Saturday, January 10

ERK.....(INSERT UNCOMFORTABLE SILENCE HERE).....UM SO ARE YOU GONNA SAY SOMETHING?

I think I ignore this blog almost as much as I ignore my tax returns, and my gym work outs, lets not forget ironing and the sort of house cleaning that usually involves dust removal, floor mopping and vacuuming...seriously, I need to do all those things right now, but it looks like sitting on my lardy arse and typing wins out...hurrah! Anyway I've given up on apologising to my non existent readers for not updating this blog. Which could be the reason no one ever bothers to read it...cos its never fucken updated. The quote 'build it and they will come' is ringing in my head for some reason. Anyway, as I've already washed my hands of all guilt and responsibility I suppose I should move onto some sort of content for this entry.

Right now I should be adding words to the special project I've set for myself, but I think I'm terrified of the commitment involved and the work needed to see it through. I know I have the talent and skill to pull it off but everything seems way too much for me lately. I lie in bed at night saying things like...

Ok if I start by cleaning the bathroom then I can move onto the next room, that's simple isn't it? Its a toilet, a sink, a floor, a bath and a shower.

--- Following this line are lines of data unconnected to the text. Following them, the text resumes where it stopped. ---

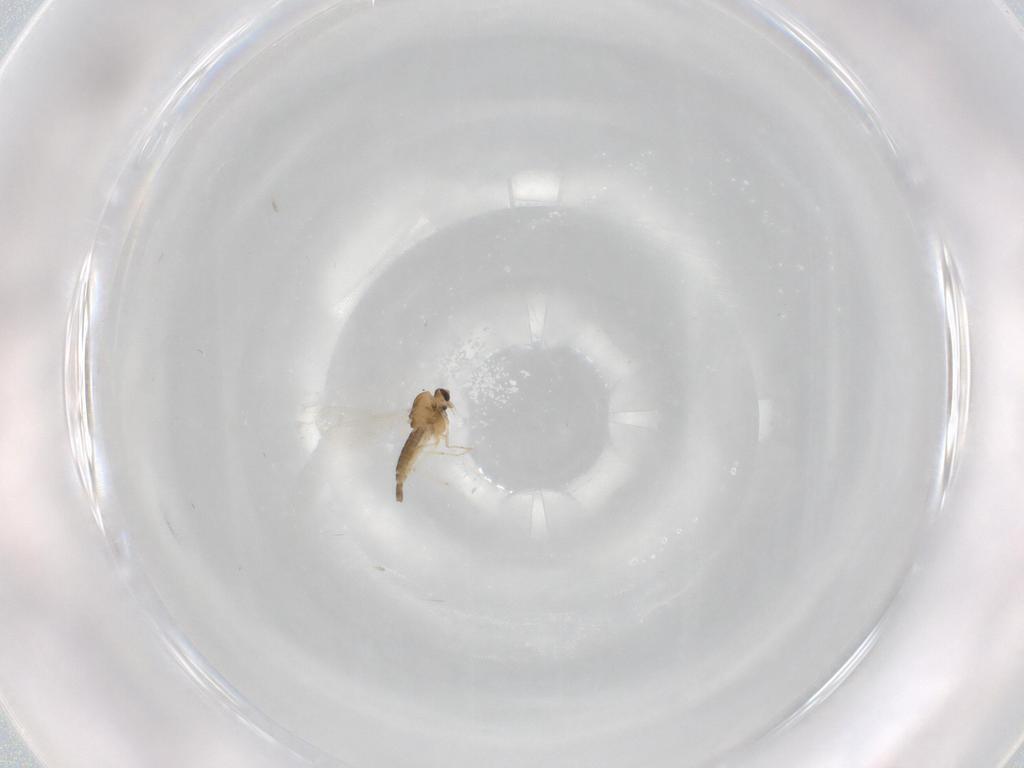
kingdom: Animalia
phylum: Arthropoda
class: Insecta
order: Diptera
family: Chironomidae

That's like 5 things which could be done in 10 to 15 minutes.

Oh and just in case you think I'm crazy as well as lazy, when I said I'm saying these things in my bed, I'm not saying them out loud, we're talking a totally private show that goes on in my head. There's also this one

Well all I have to do is put on my t-shirt, my shorts and my runners and go to the gym, its across the road, its like 30 paces, you'll feel better, you'll lose weight, you'll sleep better, you'll live longer, you'll be able to shop where everyone else does rather than waiting for mui mui's and kaftans to come back into fashion.

These are all really good arguments, but instead of acknowledging them or even arguing with them, I just flat out ignore them. It's like they are dead to me, like I've moved on and I'll never invite them to one of my parties again. In all honesty, I couldn't throw a party anyway. That would involve transforming my house from a crack den within which a bag lady exploded to a pleasant urban interior of stylish poofter merchandise. I'm sure all the mod cons are still here, they've just been covered with piles of unfolded, freshly washed clothing, old newspapers, the iron on the table plus those broken speakers I am going to throw out.

Erk its starting to annoy me now. Perhaps that is what needed to happen. I write about it and shame myself into taking responsibility for it and then I'll actually do it. I just wanna be back in the arms of my one true love but until that happens it seems I'm much happier doing sweet fuck all. Which is why I'm completing this entry now so I can maybe go off and do one of the many things that I should be doing. I promise I'll update you if there is any progress but don't hold your breath....seriously.